Before the pandemic and the enactment of the national security law in 2020, July 1 — the anniversary of Hong Kong’s handover from British to Chinese rule — was traditionally marked by pro-democracy marches.
On this day three years ago, turnout was boosted by anger over a proposed law that would have allowed extradition from the city to China, which brought hundreds of thousands of Hong Kongers into the streets, eventually forcing the government to suspend the bill.
Critics feared the law could be used to seize government critics and send them across the border to face trial in a system with a 99% conviction rate and a history of political prosecutions.
Before the main march got underway on July 1, 2019, a small, breakaway group of protesters — many of them in their teens and 20s and wearing masks, helmets and other protective gear — surrounded the Legislative Council complex.
Using makeshift battering rams and metal bars to smash through reinforced glass, members of the group forced their way into LegCo, where they daubed anti-extradition bill slogans on the walls, smashed the interior and draped the territory’s former colonial flag across the main chamber’s central podium.
Police did not act as protesters attacked the building or stormed inside, and hundreds were able to remain in the legislature for up to three hours, before word of an imminent clearance operation brought them back onto the streets.
Within minutes of protesters taking a collective decision to exit the building police fired tear gas and used baton charges to disperse the crowd.
The next day, Hong Kong’s then leader Carrie Lam condemned the protesters’ actions, saying they had used “extreme … violence and vandalism.”
The Chinese government’s reaction was similarly critical. A spokesman for the State Council’s Hong Kong and Macau Affairs Office said the “radical” demonstrations had been an “open challenge” to the city’s system of governance.

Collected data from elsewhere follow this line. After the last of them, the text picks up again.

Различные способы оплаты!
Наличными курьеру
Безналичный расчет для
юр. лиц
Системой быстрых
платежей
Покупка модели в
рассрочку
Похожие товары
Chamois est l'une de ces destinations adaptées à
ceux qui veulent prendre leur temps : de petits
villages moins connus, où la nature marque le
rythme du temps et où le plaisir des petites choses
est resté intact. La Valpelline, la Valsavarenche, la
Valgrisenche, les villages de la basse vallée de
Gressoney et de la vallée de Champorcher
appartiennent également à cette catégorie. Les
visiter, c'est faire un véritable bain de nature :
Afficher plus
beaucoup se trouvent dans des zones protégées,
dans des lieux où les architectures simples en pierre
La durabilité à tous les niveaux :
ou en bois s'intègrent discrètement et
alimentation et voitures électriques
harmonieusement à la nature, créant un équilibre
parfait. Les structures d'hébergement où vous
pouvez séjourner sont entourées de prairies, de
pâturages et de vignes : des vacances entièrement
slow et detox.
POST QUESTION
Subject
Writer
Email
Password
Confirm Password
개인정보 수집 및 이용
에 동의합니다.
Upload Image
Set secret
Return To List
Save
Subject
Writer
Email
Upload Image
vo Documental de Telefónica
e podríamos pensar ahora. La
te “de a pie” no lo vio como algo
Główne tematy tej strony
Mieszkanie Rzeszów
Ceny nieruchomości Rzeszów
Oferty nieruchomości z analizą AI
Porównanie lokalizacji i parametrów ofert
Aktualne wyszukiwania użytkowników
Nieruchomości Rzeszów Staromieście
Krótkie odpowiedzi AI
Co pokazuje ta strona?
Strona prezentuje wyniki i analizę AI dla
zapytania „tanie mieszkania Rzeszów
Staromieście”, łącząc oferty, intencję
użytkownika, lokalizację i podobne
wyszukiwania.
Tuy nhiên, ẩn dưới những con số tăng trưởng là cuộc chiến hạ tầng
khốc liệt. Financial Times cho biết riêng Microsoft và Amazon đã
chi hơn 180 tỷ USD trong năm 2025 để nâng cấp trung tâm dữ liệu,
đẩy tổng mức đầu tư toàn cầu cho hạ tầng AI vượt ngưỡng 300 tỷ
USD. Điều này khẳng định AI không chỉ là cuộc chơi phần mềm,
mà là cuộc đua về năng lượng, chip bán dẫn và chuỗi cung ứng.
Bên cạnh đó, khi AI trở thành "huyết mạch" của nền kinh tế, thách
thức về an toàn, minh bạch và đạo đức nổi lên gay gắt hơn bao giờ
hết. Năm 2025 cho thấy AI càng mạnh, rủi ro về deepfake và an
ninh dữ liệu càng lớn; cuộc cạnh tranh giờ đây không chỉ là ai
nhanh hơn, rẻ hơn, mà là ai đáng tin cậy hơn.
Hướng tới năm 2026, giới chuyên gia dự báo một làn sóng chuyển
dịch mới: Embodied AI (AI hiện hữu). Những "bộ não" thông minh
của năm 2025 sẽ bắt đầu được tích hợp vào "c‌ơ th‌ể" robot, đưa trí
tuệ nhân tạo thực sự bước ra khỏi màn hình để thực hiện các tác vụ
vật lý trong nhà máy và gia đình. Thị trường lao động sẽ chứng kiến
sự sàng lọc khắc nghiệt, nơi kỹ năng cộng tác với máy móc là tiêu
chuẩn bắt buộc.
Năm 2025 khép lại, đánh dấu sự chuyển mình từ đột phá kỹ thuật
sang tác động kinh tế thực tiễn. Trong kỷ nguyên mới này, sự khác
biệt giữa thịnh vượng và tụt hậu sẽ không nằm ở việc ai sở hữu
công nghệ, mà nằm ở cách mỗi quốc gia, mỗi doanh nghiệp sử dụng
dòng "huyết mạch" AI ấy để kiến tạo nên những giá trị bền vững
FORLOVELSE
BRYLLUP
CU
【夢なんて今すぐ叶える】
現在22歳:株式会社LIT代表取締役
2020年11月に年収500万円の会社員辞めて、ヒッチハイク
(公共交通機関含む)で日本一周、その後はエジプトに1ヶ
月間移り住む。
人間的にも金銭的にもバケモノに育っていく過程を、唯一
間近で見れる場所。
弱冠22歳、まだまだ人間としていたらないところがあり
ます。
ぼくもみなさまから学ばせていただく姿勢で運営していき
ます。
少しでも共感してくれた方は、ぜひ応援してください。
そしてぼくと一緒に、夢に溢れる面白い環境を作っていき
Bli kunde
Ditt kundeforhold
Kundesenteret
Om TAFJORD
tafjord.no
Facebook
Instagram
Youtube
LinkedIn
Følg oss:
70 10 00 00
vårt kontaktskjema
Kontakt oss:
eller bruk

“This kind of severe illegal action damages Hong Kong’s rule of law, social order and hurts Hong Kong’s fundamental interests,” the statement said, adding that Beijing was fully behind the city’s police force.
How it’s viewed today: The storming of LegCo marked a turning point in the protest movement and China’s view of it. Exactly a year later, Beijing bypassed the city’s legislature to impose the national security law on the city, which critics say, has been used to crush the city’s opposition movement, overhaul its electoral system, silence its outspoken media and cripple its once-vibrant civil society.